- Born: January 20, 1967 (age 59) Adapazarı, Sakarya, Turkey
- Citizenship: Turkey
- Education: Police College, Police Academy
- Occupation: Police chief
- Known for: Intelligence operations and the 17 December corruption investigation
- Office: Head of the Intelligence Branch, Istanbul Police Department
- Term: 2011–2014

= Ali Fuat Yılmazer =

Ali Fuat Yılmazer (born 20 January 1967) is a Turkish former police officer who served as head of the Intelligence Branch of the Istanbul Police Department. He previously held senior positions within the Turkish National Police's intelligence division and later became a defendant in several high-profile criminal proceedings, including the trials related to the murder of journalist Hrant Dink.

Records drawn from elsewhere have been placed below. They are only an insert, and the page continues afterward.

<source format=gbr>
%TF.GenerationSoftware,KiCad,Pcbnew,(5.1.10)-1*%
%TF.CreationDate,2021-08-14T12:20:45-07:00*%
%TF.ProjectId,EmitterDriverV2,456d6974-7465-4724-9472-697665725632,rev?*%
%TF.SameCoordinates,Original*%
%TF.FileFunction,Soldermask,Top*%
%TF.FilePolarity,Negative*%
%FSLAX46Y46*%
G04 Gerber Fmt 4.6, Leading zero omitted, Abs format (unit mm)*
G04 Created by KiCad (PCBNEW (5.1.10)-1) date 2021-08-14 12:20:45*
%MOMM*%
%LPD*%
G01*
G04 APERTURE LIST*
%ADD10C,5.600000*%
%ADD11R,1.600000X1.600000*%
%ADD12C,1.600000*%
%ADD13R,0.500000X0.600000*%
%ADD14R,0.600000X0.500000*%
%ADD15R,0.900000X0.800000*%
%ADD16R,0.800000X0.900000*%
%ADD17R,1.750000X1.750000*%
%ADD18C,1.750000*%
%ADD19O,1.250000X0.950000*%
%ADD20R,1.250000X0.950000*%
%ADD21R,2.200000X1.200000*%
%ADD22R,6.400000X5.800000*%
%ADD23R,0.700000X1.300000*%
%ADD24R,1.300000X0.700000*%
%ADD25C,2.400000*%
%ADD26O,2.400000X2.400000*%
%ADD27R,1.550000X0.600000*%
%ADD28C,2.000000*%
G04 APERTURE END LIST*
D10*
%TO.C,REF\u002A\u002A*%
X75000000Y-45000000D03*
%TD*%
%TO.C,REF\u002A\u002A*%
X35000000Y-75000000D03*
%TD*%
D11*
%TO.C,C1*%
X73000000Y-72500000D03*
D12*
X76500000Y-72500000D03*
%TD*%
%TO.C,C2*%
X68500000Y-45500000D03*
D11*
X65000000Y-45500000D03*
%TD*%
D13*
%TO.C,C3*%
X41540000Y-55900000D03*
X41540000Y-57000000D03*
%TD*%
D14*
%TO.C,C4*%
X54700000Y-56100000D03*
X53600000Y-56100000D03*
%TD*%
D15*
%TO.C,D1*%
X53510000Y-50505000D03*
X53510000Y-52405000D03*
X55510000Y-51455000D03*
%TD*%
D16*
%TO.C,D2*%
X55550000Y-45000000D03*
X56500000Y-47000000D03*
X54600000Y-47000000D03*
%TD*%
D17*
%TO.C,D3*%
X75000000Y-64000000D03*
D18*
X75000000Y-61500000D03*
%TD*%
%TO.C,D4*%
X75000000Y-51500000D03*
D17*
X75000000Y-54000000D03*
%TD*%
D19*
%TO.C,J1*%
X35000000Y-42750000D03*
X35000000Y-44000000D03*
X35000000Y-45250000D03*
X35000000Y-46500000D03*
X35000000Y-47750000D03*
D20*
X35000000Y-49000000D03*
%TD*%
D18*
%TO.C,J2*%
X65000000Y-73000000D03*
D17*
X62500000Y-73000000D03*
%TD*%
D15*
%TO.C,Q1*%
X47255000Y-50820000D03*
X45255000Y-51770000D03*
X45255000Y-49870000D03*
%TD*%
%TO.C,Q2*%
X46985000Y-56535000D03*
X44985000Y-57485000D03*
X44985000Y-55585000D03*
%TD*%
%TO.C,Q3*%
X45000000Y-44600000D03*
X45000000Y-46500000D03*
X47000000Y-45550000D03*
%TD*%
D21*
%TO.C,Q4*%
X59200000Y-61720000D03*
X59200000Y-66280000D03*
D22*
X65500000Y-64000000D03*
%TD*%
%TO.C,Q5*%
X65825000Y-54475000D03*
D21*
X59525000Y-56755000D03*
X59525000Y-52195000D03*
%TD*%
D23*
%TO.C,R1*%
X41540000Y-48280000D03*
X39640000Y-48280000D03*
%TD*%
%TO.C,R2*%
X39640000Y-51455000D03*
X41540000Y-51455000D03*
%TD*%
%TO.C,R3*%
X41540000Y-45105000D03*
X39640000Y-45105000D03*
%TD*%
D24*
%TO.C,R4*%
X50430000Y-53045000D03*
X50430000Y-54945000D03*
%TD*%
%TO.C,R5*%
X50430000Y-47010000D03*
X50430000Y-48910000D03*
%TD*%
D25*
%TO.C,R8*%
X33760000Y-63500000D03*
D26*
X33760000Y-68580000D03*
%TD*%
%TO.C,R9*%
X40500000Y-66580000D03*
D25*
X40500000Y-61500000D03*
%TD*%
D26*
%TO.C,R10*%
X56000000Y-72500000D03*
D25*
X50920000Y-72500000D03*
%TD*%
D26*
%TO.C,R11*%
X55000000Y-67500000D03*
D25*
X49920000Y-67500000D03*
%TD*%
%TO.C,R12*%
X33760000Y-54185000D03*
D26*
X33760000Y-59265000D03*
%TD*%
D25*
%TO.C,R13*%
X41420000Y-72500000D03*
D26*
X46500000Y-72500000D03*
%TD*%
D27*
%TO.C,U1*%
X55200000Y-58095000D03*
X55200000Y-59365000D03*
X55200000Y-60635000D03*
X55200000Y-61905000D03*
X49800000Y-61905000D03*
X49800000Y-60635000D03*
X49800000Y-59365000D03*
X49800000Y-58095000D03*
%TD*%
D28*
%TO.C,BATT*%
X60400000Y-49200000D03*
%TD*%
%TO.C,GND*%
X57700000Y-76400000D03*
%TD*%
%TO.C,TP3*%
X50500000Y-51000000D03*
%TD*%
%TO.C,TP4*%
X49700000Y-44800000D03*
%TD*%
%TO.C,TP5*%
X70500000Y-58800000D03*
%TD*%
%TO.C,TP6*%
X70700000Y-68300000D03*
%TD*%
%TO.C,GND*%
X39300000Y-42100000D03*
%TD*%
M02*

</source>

==Early life and education==
Yılmazer was born in Adapazarı, Sakarya Province, on 20 January 1967. He graduated from Çukurova University in 1988 with a degree in foreign language education. In 1989, he completed his studies at the Police Academy, specializing in security sciences. He later earned a master's degree in sociology from Harran University.

==Career==
After joining the Turkish National Police, Yılmazer worked in intelligence units for many years. He became head of Section C within the Police Intelligence Department before later serving as head of the Istanbul Police Intelligence Branch.

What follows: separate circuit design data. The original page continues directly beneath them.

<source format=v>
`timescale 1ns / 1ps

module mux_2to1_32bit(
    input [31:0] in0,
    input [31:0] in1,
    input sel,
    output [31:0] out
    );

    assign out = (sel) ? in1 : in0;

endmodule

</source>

During his tenure, he was involved in counterterrorism and intelligence operations and became one of the most prominent intelligence officials in Turkey. His name was later associated with investigations such as Ergenekon and Balyoz, cases that subsequently became the subject of extensive political and judicial controversy.

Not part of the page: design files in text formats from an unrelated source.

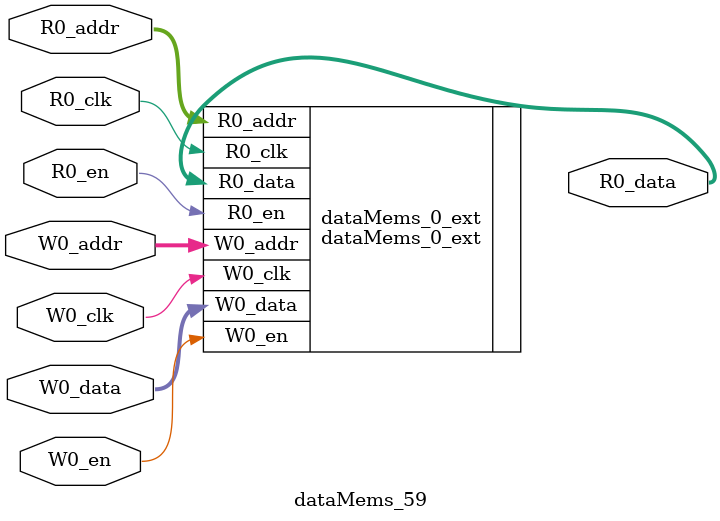
<source format=sv>
`ifndef RANDOMIZE
  `ifdef RANDOMIZE_REG_INIT
    `define RANDOMIZE
  `endif // RANDOMIZE_REG_INIT
`endif // not def RANDOMIZE
`ifndef RANDOMIZE
  `ifdef RANDOMIZE_MEM_INIT
    `define RANDOMIZE
  `endif // RANDOMIZE_MEM_INIT
`endif // not def RANDOMIZE

`ifndef RANDOM
  `define RANDOM $random
`endif // not def RANDOM

// Users can define 'PRINTF_COND' to add an extra gate to prints.
`ifndef PRINTF_COND_
  `ifdef PRINTF_COND
    `define PRINTF_COND_ (`PRINTF_COND)
  `else  // PRINTF_COND
    `define PRINTF_COND_ 1
  `endif // PRINTF_COND
`endif // not def PRINTF_COND_

// Users can define 'ASSERT_VERBOSE_COND' to add an extra gate to assert error printing.
`ifndef ASSERT_VERBOSE_COND_
  `ifdef ASSERT_VERBOSE_COND
    `define ASSERT_VERBOSE_COND_ (`ASSERT_VERBOSE_COND)
  `else  // ASSERT_VERBOSE_COND
    `define ASSERT_VERBOSE_COND_ 1
  `endif // ASSERT_VERBOSE_COND
`endif // not def ASSERT_VERBOSE_COND_

// Users can define 'STOP_COND' to add an extra gate to stop conditions.
`ifndef STOP_COND_
  `ifdef STOP_COND
    `define STOP_COND_ (`STOP_COND)
  `else  // STOP_COND
    `define STOP_COND_ 1
  `endif // STOP_COND
`endif // not def STOP_COND_

// Users can define INIT_RANDOM as general code that gets injected into the
// initializer block for modules with registers.
`ifndef INIT_RANDOM
  `define INIT_RANDOM
`endif // not def INIT_RANDOM

// If using random initialization, you can also define RANDOMIZE_DELAY to
// customize the delay used, otherwise 0.002 is used.
`ifndef RANDOMIZE_DELAY
  `define RANDOMIZE_DELAY 0.002
`endif // not def RANDOMIZE_DELAY

// Define INIT_RANDOM_PROLOG_ for use in our modules below.
`ifndef INIT_RANDOM_PROLOG_
  `ifdef RANDOMIZE
    `ifdef VERILATOR
      `define INIT_RANDOM_PROLOG_ `INIT_RANDOM
    `else  // VERILATOR
      `define INIT_RANDOM_PROLOG_ `INIT_RANDOM #`RANDOMIZE_DELAY begin end
    `endif // VERILATOR
  `else  // RANDOMIZE
    `define INIT_RANDOM_PROLOG_
  `endif // RANDOMIZE
`endif // not def INIT_RANDOM_PROLOG_

// Include register initializers in init blocks unless synthesis is set
`ifndef SYNTHESIS
  `ifndef ENABLE_INITIAL_REG_
    `define ENABLE_INITIAL_REG_
  `endif // not def ENABLE_INITIAL_REG_
`endif // not def SYNTHESIS

// Include rmemory initializers in init blocks unless synthesis is set
`ifndef SYNTHESIS
  `ifndef ENABLE_INITIAL_MEM_
    `define ENABLE_INITIAL_MEM_
  `endif // not def ENABLE_INITIAL_MEM_
`endif // not def SYNTHESIS

module dataMems_59(	// @[generators/ara/src/main/scala/UnsafeAXI4ToTL.scala:365:62]
  input  [4:0]   R0_addr,
  input          R0_en,
  input          R0_clk,
  output [514:0] R0_data,
  input  [4:0]   W0_addr,
  input          W0_en,
  input          W0_clk,
  input  [514:0] W0_data
);

  dataMems_0_ext dataMems_0_ext (	// @[generators/ara/src/main/scala/UnsafeAXI4ToTL.scala:365:62]
    .R0_addr (R0_addr),
    .R0_en   (R0_en),
    .R0_clk  (R0_clk),
    .R0_data (R0_data),
    .W0_addr (W0_addr),
    .W0_en   (W0_en),
    .W0_clk  (W0_clk),
    .W0_data (W0_data)
  );
endmodule


</source>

In 2011, following the OdaTV investigation, he was reassigned from his intelligence post to an administrative position.

==Political activity==
Yılmazer ran as an independent candidate for the Grand National Assembly of Turkey in Istanbul's first electoral district during the June 2015 general election, but was not elected.

==Criminal proceedings==
In July 2014, Yılmazer was arrested as part of an investigation into allegations of unlawful wiretapping and was placed in pre-trial detention at Silivri Prison.

He was subsequently prosecuted in multiple cases concerning alleged misconduct by members of the Gülen movement within the police and judiciary. Prosecutors accused him of offenses including membership of an armed organization, forgery of official documents, and false denunciation in separate indictments.

Yılmazer was also tried in the retrial concerning the assassination of Armenian-Turkish journalist Hrant Dink. Prosecutors alleged that senior intelligence officials had prior knowledge of the assassination plot and failed to prevent the murder.

On 26 March 2021, the Istanbul 14th Heavy Penal Court convicted Yılmazer of premeditated murder in the Hrant Dink case and sentenced him to aggravated life imprisonment. He also received an additional sentence of four years and six months for destroying an official document.

==Personal life==
Yılmazer is married and has four children.